• [Work to be completed]:
Two lines mark the range in the entries below: the one holding "TORONTO, ONTARIO M5K 1J3" and the one holding "Pursuant to Federal". Set down those two and all lines between them, exactly.

Stored items:

Content starts

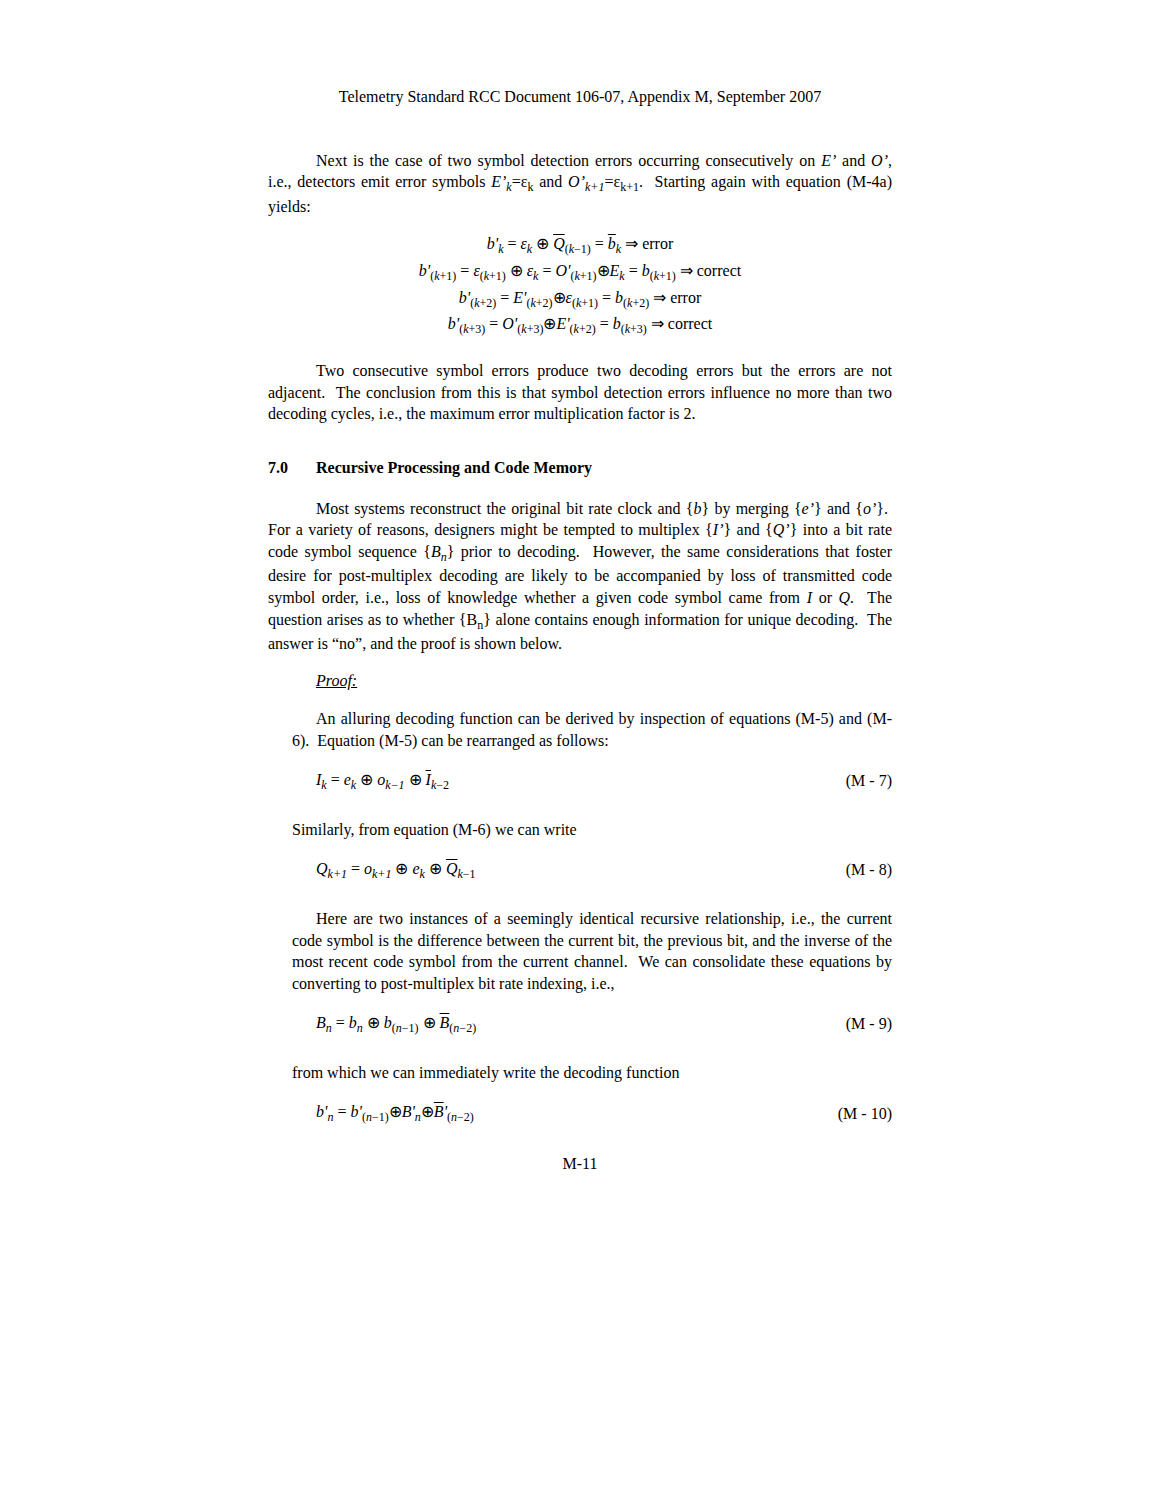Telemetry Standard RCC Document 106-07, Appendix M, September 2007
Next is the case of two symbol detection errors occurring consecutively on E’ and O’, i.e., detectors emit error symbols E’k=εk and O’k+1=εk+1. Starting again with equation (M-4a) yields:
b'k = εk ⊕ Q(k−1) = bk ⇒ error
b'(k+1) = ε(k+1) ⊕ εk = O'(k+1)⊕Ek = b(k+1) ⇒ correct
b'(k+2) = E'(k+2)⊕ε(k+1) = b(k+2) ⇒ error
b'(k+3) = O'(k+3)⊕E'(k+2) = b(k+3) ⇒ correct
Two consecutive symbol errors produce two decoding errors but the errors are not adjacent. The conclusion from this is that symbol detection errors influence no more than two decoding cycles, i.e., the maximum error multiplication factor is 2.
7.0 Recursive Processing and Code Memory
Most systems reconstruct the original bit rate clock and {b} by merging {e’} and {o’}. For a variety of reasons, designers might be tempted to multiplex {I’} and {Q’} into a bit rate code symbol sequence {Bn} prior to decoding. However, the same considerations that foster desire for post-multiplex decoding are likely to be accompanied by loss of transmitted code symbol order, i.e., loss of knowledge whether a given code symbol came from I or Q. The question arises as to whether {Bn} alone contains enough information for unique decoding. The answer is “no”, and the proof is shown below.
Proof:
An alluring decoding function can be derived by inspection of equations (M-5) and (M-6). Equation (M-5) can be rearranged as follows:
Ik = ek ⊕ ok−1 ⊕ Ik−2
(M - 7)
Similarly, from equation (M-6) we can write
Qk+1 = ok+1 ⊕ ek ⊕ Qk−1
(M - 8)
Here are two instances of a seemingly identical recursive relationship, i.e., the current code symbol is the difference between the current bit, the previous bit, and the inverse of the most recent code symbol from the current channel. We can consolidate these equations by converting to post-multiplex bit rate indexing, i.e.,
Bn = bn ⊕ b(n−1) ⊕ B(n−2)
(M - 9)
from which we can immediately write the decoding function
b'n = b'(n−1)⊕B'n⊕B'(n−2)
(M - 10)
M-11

Content ends
Content starts

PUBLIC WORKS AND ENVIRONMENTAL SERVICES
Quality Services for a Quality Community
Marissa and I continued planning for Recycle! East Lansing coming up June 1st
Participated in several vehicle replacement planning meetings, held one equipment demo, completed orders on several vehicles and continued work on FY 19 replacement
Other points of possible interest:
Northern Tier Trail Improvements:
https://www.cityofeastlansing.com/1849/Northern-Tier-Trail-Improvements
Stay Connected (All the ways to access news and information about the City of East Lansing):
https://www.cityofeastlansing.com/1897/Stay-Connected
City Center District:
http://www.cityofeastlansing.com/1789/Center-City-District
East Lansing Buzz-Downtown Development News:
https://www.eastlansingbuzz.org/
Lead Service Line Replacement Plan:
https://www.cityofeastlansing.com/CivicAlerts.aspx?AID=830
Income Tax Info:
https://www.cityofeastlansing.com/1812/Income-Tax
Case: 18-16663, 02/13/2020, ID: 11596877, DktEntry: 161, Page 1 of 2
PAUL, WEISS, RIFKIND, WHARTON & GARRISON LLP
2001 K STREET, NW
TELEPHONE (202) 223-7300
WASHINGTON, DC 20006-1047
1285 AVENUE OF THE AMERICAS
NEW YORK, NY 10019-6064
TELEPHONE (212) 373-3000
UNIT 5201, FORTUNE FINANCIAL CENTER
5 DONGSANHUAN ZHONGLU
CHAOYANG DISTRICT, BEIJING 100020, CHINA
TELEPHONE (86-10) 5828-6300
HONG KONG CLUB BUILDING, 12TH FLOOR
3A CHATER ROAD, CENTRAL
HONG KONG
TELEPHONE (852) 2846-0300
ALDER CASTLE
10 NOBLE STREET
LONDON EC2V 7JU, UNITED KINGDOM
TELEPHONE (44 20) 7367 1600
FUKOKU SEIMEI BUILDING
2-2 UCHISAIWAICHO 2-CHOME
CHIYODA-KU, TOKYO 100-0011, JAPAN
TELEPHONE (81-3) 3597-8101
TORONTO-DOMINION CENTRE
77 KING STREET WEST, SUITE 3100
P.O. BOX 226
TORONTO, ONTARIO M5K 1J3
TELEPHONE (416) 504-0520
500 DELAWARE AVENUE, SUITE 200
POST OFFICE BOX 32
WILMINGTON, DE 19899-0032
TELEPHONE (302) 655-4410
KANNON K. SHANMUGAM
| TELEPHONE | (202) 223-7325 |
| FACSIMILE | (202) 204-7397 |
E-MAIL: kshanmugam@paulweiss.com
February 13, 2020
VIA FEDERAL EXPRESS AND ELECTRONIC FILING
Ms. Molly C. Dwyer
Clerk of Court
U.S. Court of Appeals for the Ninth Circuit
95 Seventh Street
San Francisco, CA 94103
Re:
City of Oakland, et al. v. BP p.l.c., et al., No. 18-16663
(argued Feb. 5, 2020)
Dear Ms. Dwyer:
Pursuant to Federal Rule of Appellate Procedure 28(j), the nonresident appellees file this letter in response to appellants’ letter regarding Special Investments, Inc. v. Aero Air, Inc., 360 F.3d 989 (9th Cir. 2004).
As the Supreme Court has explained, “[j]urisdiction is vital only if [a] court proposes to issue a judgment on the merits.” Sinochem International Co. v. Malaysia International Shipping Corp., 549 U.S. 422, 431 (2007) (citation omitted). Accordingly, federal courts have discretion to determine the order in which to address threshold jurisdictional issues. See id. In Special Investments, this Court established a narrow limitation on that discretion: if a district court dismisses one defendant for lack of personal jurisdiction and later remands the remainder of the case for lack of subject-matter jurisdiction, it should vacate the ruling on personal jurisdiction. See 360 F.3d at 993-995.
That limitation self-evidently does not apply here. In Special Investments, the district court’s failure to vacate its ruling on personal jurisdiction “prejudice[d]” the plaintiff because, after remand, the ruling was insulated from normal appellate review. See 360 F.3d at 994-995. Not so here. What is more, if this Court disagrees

Content ends

• [Answer to this task]:
TORONTO, ONTARIO M5K 1J3
TELEPHONE (416) 504-0520
500 DELAWARE AVENUE, SUITE 200
POST OFFICE BOX 32
WILMINGTON, DE 19899-0032
TELEPHONE (302) 655-4410
KANNON K. SHANMUGAM
| TELEPHONE | (202) 223-7325 |
| FACSIMILE | (202) 204-7397 |
E-MAIL: kshanmugam@paulweiss.com
February 13, 2020
VIA FEDERAL EXPRESS AND ELECTRONIC FILING
Ms. Molly C. Dwyer
Clerk of Court
U.S. Court of Appeals for the Ninth Circuit
95 Seventh Street
San Francisco, CA 94103
Re:
City of Oakland, et al. v. BP p.l.c., et al., No. 18-16663
(argued Feb. 5, 2020)
Dear Ms. Dwyer:
Pursuant to Federal Rule of Appellate Procedure 28(j), the nonresident appellees file this letter in response to appellants’ letter regarding Special Investments, Inc. v. Aero Air, Inc., 360 F.3d 989 (9th Cir. 2004).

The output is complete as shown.